### [Problem to solve]
Please restate, word for word, the lines below that begin at the one with "Nov 10 2020 (2): 40 -> 20" and end at the one with "-101.85, 21.95: 0.17 -> 0.2". Leave out all other lines.

### [Exercise inputs]
━━━━

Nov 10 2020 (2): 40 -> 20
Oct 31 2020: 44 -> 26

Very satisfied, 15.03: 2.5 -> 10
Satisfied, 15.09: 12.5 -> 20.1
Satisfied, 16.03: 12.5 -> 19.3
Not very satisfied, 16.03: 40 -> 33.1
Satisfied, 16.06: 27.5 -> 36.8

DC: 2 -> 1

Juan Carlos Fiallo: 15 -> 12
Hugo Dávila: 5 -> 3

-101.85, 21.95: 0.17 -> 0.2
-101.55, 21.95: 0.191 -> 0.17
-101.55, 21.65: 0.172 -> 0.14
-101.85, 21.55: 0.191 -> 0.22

━━━━

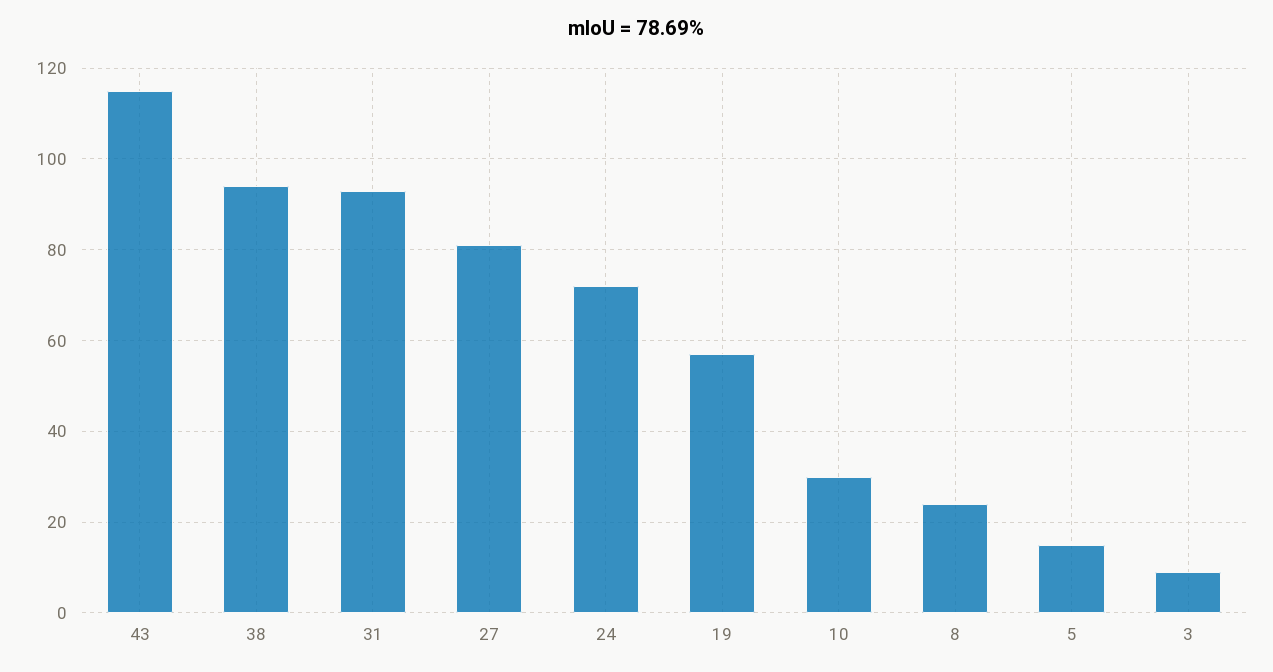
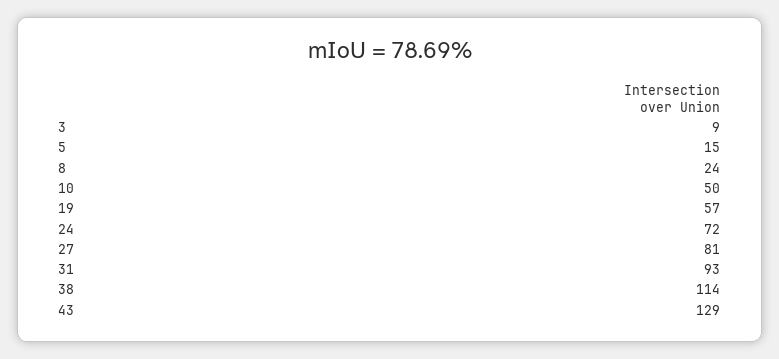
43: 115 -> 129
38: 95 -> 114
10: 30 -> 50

━━━━

### [Solution to this task]
Nov 10 2020 (2): 40 -> 20
Oct 31 2020: 44 -> 26

Very satisfied, 15.03: 2.5 -> 10
Satisfied, 15.09: 12.5 -> 20.1
Satisfied, 16.03: 12.5 -> 19.3
Not very satisfied, 16.03: 40 -> 33.1
Satisfied, 16.06: 27.5 -> 36.8

DC: 2 -> 1

Juan Carlos Fiallo: 15 -> 12
Hugo Dávila: 5 -> 3

-101.85, 21.95: 0.17 -> 0.2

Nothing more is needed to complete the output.